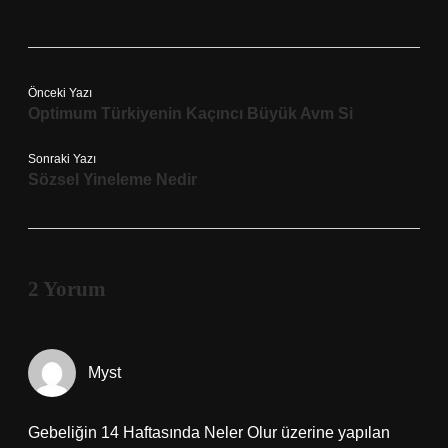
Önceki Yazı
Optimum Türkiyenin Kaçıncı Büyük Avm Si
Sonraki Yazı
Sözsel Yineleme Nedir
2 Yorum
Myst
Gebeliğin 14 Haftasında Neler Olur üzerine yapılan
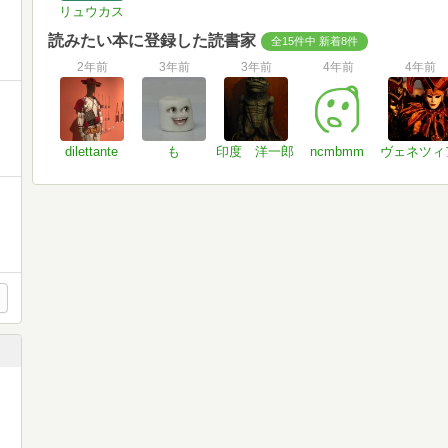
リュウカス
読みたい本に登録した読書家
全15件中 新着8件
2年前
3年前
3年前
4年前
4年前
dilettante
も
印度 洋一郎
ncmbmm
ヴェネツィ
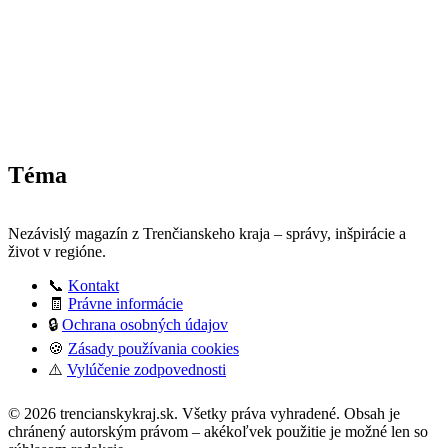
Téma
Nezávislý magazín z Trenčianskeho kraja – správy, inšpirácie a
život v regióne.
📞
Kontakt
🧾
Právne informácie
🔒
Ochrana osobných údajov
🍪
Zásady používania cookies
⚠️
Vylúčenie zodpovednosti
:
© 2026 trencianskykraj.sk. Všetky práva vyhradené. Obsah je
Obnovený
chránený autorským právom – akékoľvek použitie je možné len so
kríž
....
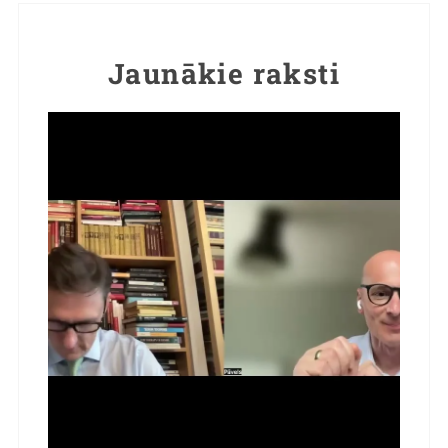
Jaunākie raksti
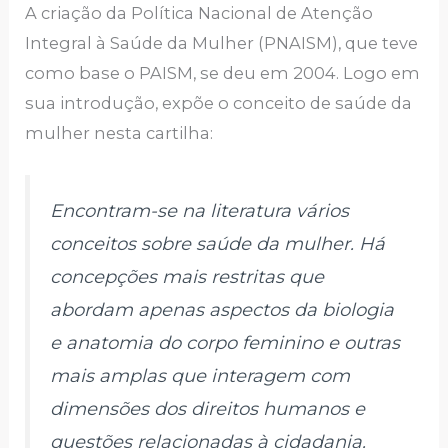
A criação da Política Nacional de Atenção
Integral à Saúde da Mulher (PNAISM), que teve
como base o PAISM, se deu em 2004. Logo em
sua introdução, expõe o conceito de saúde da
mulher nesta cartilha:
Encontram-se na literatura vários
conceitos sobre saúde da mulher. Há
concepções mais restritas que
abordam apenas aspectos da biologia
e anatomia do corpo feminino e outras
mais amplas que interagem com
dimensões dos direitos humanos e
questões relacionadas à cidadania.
....
**Assigned task**.
Count the lines in the records above that contain the word "mais", treating uppercase and lowercase as different. Reply with the number alone.

**Response area**.
2